Берлускони возмущается не в последний раз, он будет многократно обвинять своих оппонентов из левого крыла в попытках его свергнуть. Долгие годы итальянские политики будут общаться на языке заговоров и конспирологических теорий. Однажды подозрения Берлускони окажутся обоснованными, однако случится это через много лет. Дело не будет касаться ни внутренней политики Италии, ни судебных разбирательств. В самый разгар европейского долгового кризиса на международной политической арене произойдет небольшой скандал с участием мировых лидеров уровня Николя Саркози и Ангелы Меркель, а также Барака Обамы, который неожиданно станет союзником Берлускони.

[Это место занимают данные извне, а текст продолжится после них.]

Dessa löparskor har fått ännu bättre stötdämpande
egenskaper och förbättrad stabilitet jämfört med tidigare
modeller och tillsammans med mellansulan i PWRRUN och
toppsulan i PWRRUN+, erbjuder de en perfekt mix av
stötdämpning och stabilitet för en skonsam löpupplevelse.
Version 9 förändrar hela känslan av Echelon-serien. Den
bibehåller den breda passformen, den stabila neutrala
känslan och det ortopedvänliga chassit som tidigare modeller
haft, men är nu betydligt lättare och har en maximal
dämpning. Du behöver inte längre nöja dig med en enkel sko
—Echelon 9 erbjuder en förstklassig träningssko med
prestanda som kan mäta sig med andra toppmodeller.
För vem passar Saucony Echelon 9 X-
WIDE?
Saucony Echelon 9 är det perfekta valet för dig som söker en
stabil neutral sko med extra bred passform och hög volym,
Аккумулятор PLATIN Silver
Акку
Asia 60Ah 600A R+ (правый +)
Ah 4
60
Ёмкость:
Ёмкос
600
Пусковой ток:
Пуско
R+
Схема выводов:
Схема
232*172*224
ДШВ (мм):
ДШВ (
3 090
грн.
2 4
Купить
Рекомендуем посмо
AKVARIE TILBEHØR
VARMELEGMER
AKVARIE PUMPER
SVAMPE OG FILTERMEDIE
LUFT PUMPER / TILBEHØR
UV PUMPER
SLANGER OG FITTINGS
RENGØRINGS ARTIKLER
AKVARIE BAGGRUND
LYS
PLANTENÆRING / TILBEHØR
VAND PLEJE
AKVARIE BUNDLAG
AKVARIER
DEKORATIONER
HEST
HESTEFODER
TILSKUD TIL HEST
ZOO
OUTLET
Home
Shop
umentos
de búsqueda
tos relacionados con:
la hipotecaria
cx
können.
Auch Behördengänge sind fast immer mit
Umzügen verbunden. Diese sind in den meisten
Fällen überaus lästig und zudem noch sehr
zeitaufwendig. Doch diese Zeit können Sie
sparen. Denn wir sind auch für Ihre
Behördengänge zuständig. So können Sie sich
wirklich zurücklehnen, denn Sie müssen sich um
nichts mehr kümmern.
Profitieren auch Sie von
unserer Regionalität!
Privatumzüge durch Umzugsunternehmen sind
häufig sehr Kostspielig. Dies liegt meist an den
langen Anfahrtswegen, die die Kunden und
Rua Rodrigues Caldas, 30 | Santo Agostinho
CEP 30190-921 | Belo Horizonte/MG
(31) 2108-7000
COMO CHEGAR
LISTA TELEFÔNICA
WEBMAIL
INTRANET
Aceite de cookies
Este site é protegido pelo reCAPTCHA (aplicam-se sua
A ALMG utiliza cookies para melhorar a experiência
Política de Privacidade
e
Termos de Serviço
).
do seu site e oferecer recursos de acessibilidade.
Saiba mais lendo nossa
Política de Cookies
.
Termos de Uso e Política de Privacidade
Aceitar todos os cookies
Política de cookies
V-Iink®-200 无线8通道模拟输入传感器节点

Когда Берлускони попал под следствие по обвинению в коррупции, его правительство продержалось недолго – в конце 1994 года ему пришлось уйти с поста премьер-министра. Шесть долгих лет о Берлускони никто ничего не слышал, сам он назвал тот период “моими годами в пустыне”. В 1995 году многие думали, что время Берлускони прошло. В 1996 году он вновь участвовал в выборах, но проиграл. В 2001 году он с помпой вернулся в политику после нескольких лет затворничества, вновь стал премьером и пошел на рекорд: Берлускони дольше всех итальянских политиков продержался в кресле премьер-министра. За время своего правления он стал участником или свидетелем многих исторически важных событий XXI века. Он видел последствия трагедии 11 сентября 2001 года и войну в Афганистане, европейский долговой кризис и свержение Каддафи в Ливии. Он лично налаживал сотрудничество между Владимиром Путиным и Западом. Берлускони нравилось играть в большие политические игры, хотя нехватка дипломатического такта и его неуместные выходки время от времени всех обескураживали. Его самый малоизвестный и, пожалуй, самый большой международный провал – тайные попытки отговорить Джорджа Буша и Тони Блэра от войны против Саддама Хусейна.